Indonesian Political, Business & Finance News

Expert Responds to Linking State Debt with MBG: Superficial Thinking!

| Source: CNBC Translated from Indonesian | Economy
Expert Responds to Linking State Debt with MBG: Superficial Thinking!
Image: CNBC

Jakarta, 12 May 2026 - Economic observers assess that the notion linking the rise in state debt to the Free Nutritious Meals (MBG) programme represents a superficial fiscal thinking approach. This assessment fails to understand the mechanisms of modern state budget management.

This was at least affirmed by analyst Ronny P. Sasmita from the Indonesia Strategic and Economic Action Institution (ISEAI). According to him, in modern state budget governance, government debt is not used to finance a single specific programme, but rather forms part of the overall national financing strategy.

“In the structure of the modern state budget, state debt never stands alone to finance a single programme, but is part of the overall national financing strategy, from infrastructure, education, health, energy subsidies, social protection, to economic stabilisation,” said Ronny in his statement on Tuesday (13/5/2026).

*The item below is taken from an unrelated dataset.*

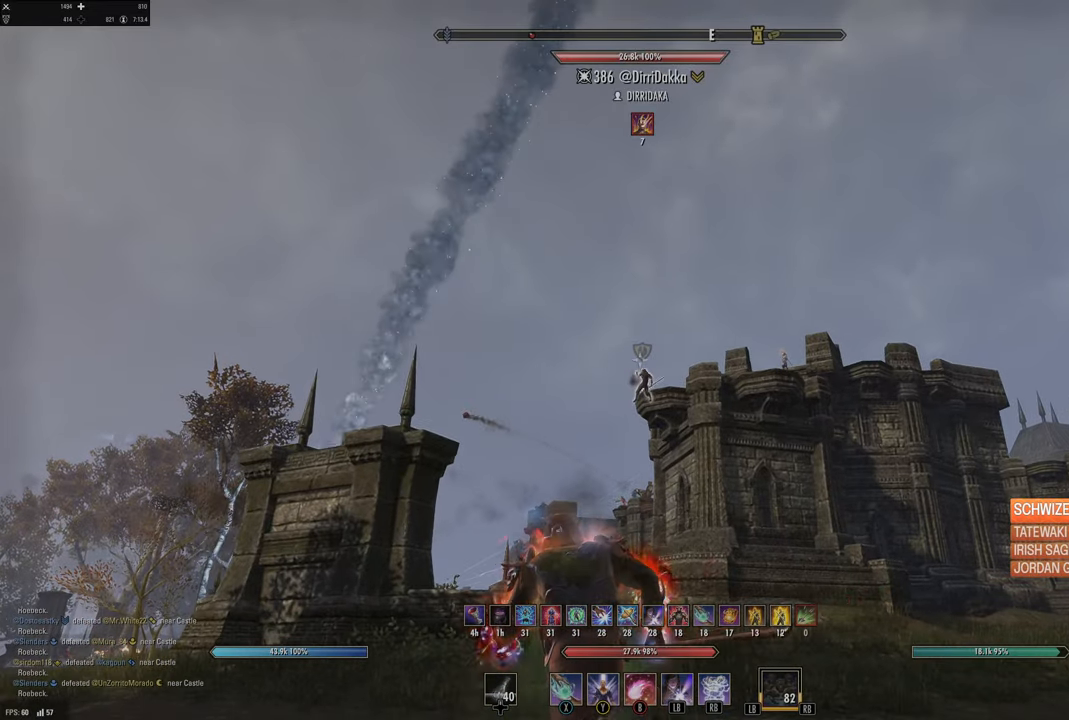
{"buttons": ["R2"], "left_stick": "up", "right_stick": "center", "events": [[17, "R3", "up"], [50, "DPAD_LEFT", "down"], [134, "DPAD_LEFT", "up"], [250, "left_stick", "up"], [417, "R2", "down"]]}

Previously, based on data from the Directorate General of Financing and Risk Management (DJPPR), the central government’s debt was recorded at Rp9,920.42 trillion as of 31 March 2026. This figure is equivalent to 40.75% of Gross Domestic Product (GDP).

From its composition, the debt consists of Government Securities amounting to Rp8,652.89 trillion or 87.22%, and loans amounting to Rp1,267.52 trillion or 12.78%.

The realisation of debt, said Ronny, cannot be linked solely to one programme. Technocratically, Indonesia’s state budget structure uses a pooled financing mechanism, not project-based debt as understood by some of the public, so stating that debt is rising due to MBG is an imprecise simplification academically.

“If such logic is used, then all state programmes, from toll roads to civil servant salaries, could be accused as the single cause of debt. In fact, the national economy works far more complexly than mere fiscal cocoklogy on social media,” he said.

Ronny also emphasised that investment in child nutrition is one form of productive state expenditure. Especially within modern development theory.

According to him, the quality of human resources is the main foundation of a country’s long-term productivity. He stated that children experiencing stunting, protein deficiency, or chronic nutritional deficits have the potential for lower cognitive capacity and economic productivity as adults.

“The state is not spending money on lunch, but making biological and intellectual investments in the productive generation 15 to 20 years from now,” he explained.

Ronny added that the greatest cost to a country is not feeding children, but allowing a generation to grow with poor health and intelligence quality. Because the impact will be far more expensive on Gross Domestic Product (GDP) in the future.

In addition to the nutrition aspect, he assessed that the MBG programme also has a multiplier effect on the agriculture, livestock, food SMEs, and regional logistics sectors. Up to the creation of local job opportunities.

“State money does not disappear, but circulates in the domestic economy. In a global situation full of uncertainty, fiscal instruments like this also serve to maintain national consumption and strengthen domestic demand,” he added.

Therefore, Ronny believes that public debate should focus on the effectiveness of programme implementation, not questioning its existence.

“A healthy debate should not be about whether MBG is needed, but how to ensure this programme is on target, efficient, and not leaky,” he concluded.